Osman Ziya Sülün, dolandırıcılık konusunda bir efsaneydi. Taksim Meydanı ve Galata Köprüsü gibi İstanbul'un en kıymetli yerlerini saf vatandaşlara satmayı başardı. Böylece dolandırıcılık konusunda büyük bir ün kazandı. Ancak her suçlu gibi en nihayetinde yakalandı. Yakalandığında ise Galata Köprüsü'nü satmaya çalışıyordu. Ayrıca, Sülün Osman'ın bu ilginç dolandırıcılık işleri Kemal Sunal'ın filmlerine konu oldu.
1948'de yeni tuttuğu evi sahibini dolandırması yaptığı diğer dolandırıcılık işlerinin yanında hiçbir şeydi. Yaptığı her iş bir öncekinden daha ilginç ve büyüktü.
Dolmabahçe Sarayı'nın önünde saat ayarlama parası alırmış
Osman Ziya Sülün, arkadaşlarıyla birlikte Dolmabahçe Sarayı'nın önüne gidip beklemeye başlarmış. Etraf kalabalık olmaya başlayınca arkadaşlarına saatlerini ayarlatıp onlardan saat ayarlama parası alırmış. Bu şekilde birçok insanı dolandırmayı başarmış.
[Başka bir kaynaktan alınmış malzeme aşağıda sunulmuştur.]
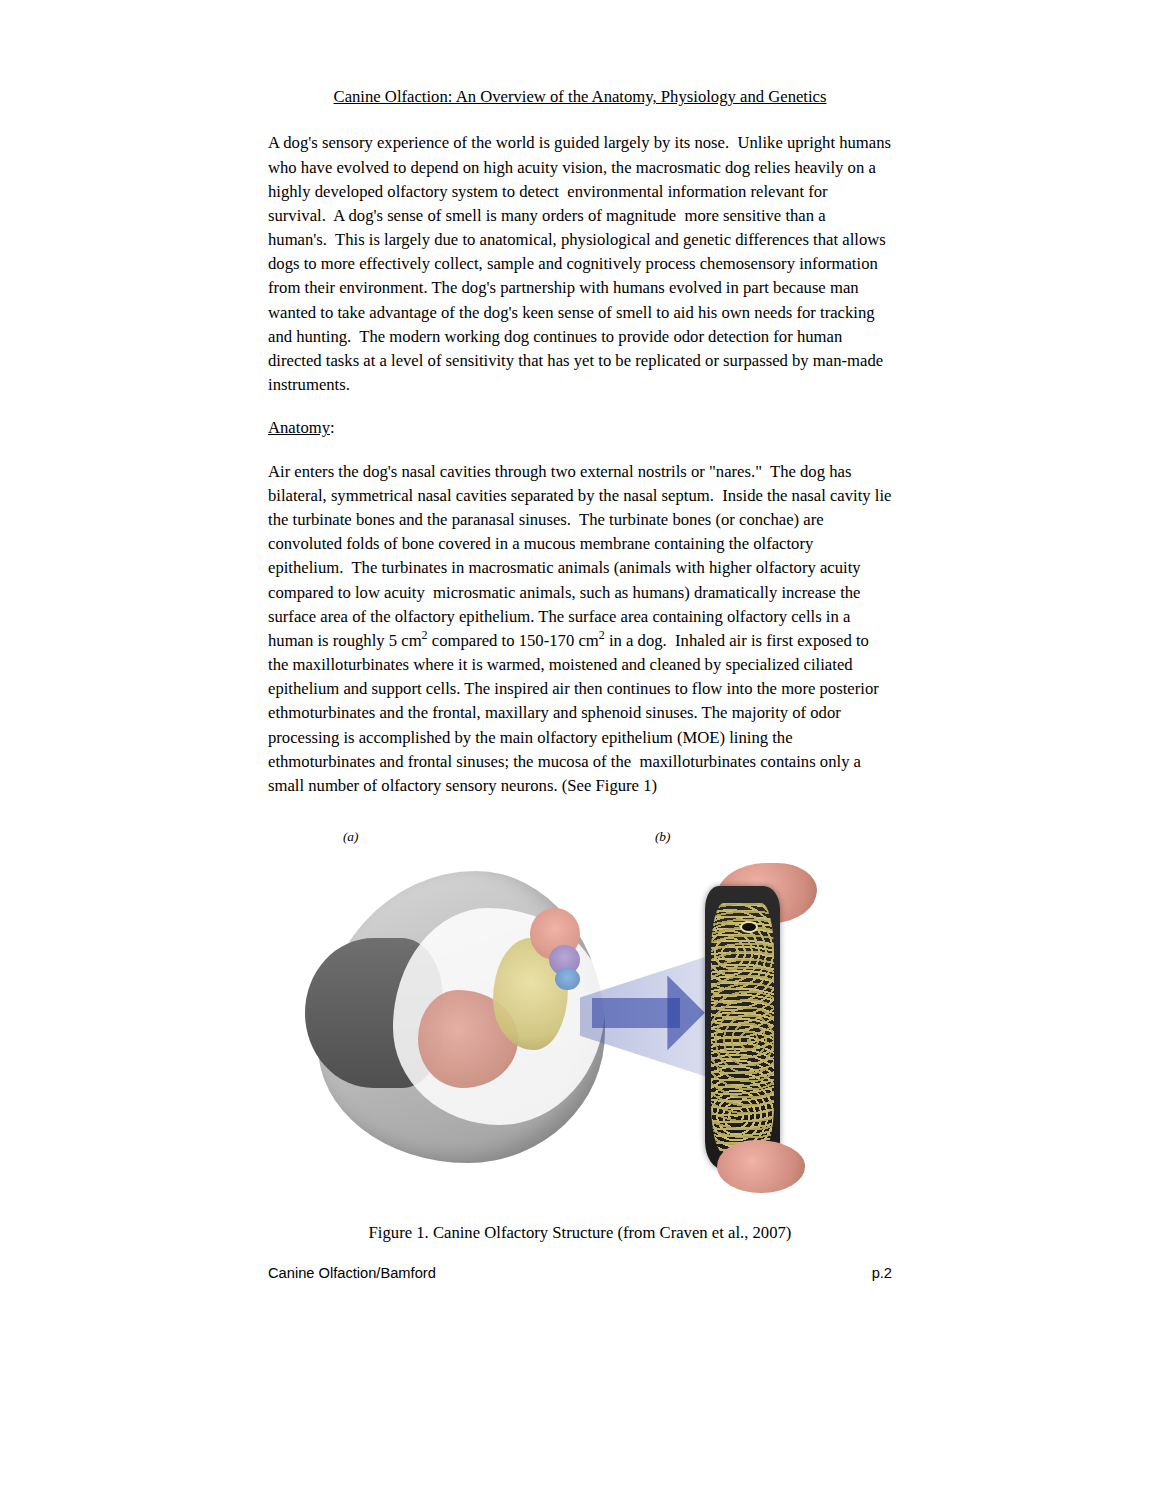Canine Olfaction: An Overview of the Anatomy, Physiology and Genetics
A dog's sensory experience of the world is guided largely by its nose. Unlike upright humans who have evolved to depend on high acuity vision, the macrosmatic dog relies heavily on a highly developed olfactory system to detect environmental information relevant for survival. A dog's sense of smell is many orders of magnitude more sensitive than a human's. This is largely due to anatomical, physiological and genetic differences that allows dogs to more effectively collect, sample and cognitively process chemosensory information from their environment. The dog's partnership with humans evolved in part because man wanted to take advantage of the dog's keen sense of smell to aid his own needs for tracking and hunting. The modern working dog continues to provide odor detection for human directed tasks at a level of sensitivity that has yet to be replicated or surpassed by man-made instruments.
Anatomy
:
Air enters the dog's nasal cavities through two external nostrils or "nares." The dog has bilateral, symmetrical nasal cavities separated by the nasal septum. Inside the nasal cavity lie the turbinate bones and the paranasal sinuses. The turbinate bones (or conchae) are convoluted folds of bone covered in a mucous membrane containing the olfactory epithelium. The turbinates in macrosmatic animals (animals with higher olfactory acuity compared to low acuity microsmatic animals, such as humans) dramatically increase the surface area of the olfactory epithelium. The surface area containing olfactory cells in a human is roughly 5 cm2 compared to 150-170 cm2 in a dog. Inhaled air is first exposed to the maxilloturbinates where it is warmed, moistened and cleaned by specialized ciliated epithelium and support cells. The inspired air then continues to flow into the more posterior ethmoturbinates and the frontal, maxillary and sphenoid sinuses. The majority of odor processing is accomplished by the main olfactory epithelium (MOE) lining the ethmoturbinates and frontal sinuses; the mucosa of the maxilloturbinates contains only a small number of olfactory sensory neurons. (See Figure 1)
(a) (b)
Figure 1. Canine Olfactory Structure (from Craven et al., 2007)
Canine Olfaction/Bamford p.2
İnsanlara Taksim Meydanı'nı satarmış
Taksim Meydanı'na paspas serip oradan geçenlerden "burası benim" deyip para alırmış. Hatta bazı saf vatandaşlara Taksim Meydanı'nı satmayı bile başarmış.
Kendini falcı ve medyum olarak tanıtarak para kazanmış
Kamu malları ile ilgili fikirleri tükenmiş olacak ki, kendimi medyum olarak tanıtarak insanları dolandırmaya başlamış. Evlenemeyen kadınları evlendirdiğini iddia ederek insanlardan para koparmayı başarmış.
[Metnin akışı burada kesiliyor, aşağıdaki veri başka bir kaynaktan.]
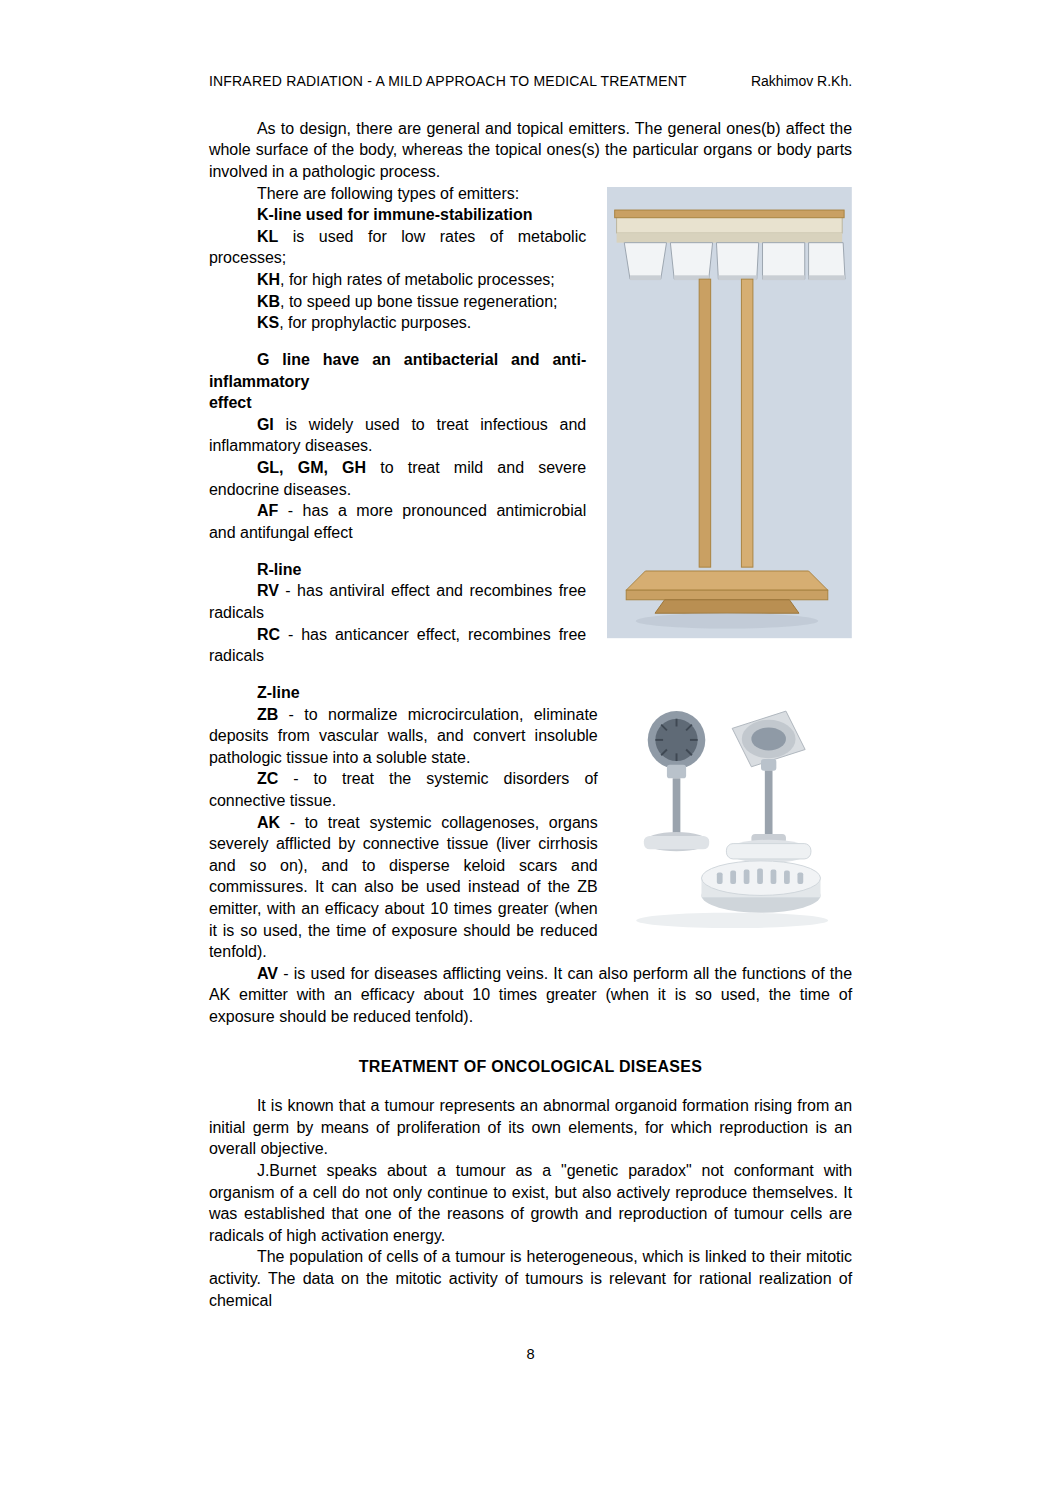INFRARED RADIATION - A MILD APPROACH TO MEDICAL TREATMENT Rakhimov R.Kh.
As to design, there are general and topical emitters. The general ones(b) affect the whole surface of the body, whereas the topical ones(s) the particular organs or body parts involved in a pathologic process.
There are following types of emitters:
K-line used for immune-stabilization
KL is used for low rates of metabolic processes;
KH, for high rates of metabolic processes;
KB, to speed up bone tissue regeneration;
KS, for prophylactic purposes.
G line have an antibacterial and anti-inflammatory
effect
GI is widely used to treat infectious and inflammatory diseases.
GL, GM, GH to treat mild and severe endocrine diseases.
AF - has a more pronounced antimicrobial and antifungal effect
R-line
RV - has antiviral effect and recombines free radicals
RC - has anticancer effect, recombines free radicals
Z-line
ZB - to normalize microcirculation, eliminate deposits from vascular walls, and convert insoluble pathologic tissue into a soluble state.
ZC - to treat the systemic disorders of connective tissue.
AK - to treat systemic collagenoses, organs severely afflicted by connective tissue (liver cirrhosis and so on), and to disperse keloid scars and commissures. It can also be used instead of the ZB emitter, with an efficacy about 10 times greater (when it is so used, the time of exposure should be reduced tenfold).
AV - is used for diseases afflicting veins. It can also perform all the functions of the AK emitter with an efficacy about 10 times greater (when it is so used, the time of exposure should be reduced tenfold).
TREATMENT OF ONCOLOGICAL DISEASES
It is known that a tumour represents an abnormal organoid formation rising from an initial germ by means of proliferation of its own elements, for which reproduction is an overall objective.
J.Burnet speaks about a tumour as a "genetic paradox" not conformant with organism of a cell do not only continue to exist, but also actively reproduce themselves. It was established that one of the reasons of growth and reproduction of tumour cells are radicals of high activation energy.
The population of cells of a tumour is heterogeneous, which is linked to their mitotic activity. The data on the mitotic activity of tumours is relevant for rational realization of chemical
8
Galata Köprüsü'nü satmaya çalışırken tesadüfen yakalanmış
Bu dolandırıcılık işinde de önceki işlerinde uyguladığı taktiği kullanmış. Köprünün kalabalık olduğu vakitlerde arkadaşları ona para ödermiş. Köprüden geçen insanlar ise olayı merak edip onun yanına giderlermiş. Bazı insanlar ise Galata köprüsüne talip olunca, Sülün onlara köprüyü satarmış.
Bu şekilde insanları dolandırırken tesadüfen yakalanmış ve cezaevine girmiş. Bu olayla ilgili "Kusura bakma hakim bey. Memlekette Galata Köprüsü'nü satın alacak eşekler olduğu sürece ben bu köprüyü satarım." demiş.
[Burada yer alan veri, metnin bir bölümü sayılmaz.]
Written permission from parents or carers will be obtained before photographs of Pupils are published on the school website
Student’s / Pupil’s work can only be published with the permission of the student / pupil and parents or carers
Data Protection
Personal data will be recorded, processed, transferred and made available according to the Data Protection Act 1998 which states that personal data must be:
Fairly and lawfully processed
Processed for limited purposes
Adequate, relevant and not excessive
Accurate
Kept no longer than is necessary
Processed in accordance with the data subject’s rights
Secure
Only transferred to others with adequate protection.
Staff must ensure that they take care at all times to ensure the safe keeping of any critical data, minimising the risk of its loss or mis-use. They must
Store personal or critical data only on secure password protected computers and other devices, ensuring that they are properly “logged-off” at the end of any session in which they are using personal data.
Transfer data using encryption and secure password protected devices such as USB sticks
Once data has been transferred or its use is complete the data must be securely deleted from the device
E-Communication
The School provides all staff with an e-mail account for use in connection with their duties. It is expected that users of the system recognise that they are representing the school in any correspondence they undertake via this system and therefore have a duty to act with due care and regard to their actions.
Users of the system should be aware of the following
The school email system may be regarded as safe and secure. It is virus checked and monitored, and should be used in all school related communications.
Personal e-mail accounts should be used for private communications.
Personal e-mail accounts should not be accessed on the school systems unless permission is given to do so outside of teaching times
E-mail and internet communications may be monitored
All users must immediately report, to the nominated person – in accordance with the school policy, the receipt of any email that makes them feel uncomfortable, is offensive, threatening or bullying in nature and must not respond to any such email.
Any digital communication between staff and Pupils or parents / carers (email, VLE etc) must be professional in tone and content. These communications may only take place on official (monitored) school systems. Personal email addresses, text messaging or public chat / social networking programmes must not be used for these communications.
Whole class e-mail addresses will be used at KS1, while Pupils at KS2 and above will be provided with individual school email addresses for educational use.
Sülün, yaptığı her röportajda ve açıklamasında fakir olmayan ve kendisini dolandırmaya çalışan insanları dolandırdığını söylemiştir. Hatta hapisteyken "Alınteri ile Yaşamak" konulu bir konferans vermiştir.
Sülün, 1984 yılında Beyoğlu'nda sürekli kaldığı otelde kalp krizinden öldü ve kimlik taşımadığı için kimsesizler mezarlığına gömüldü.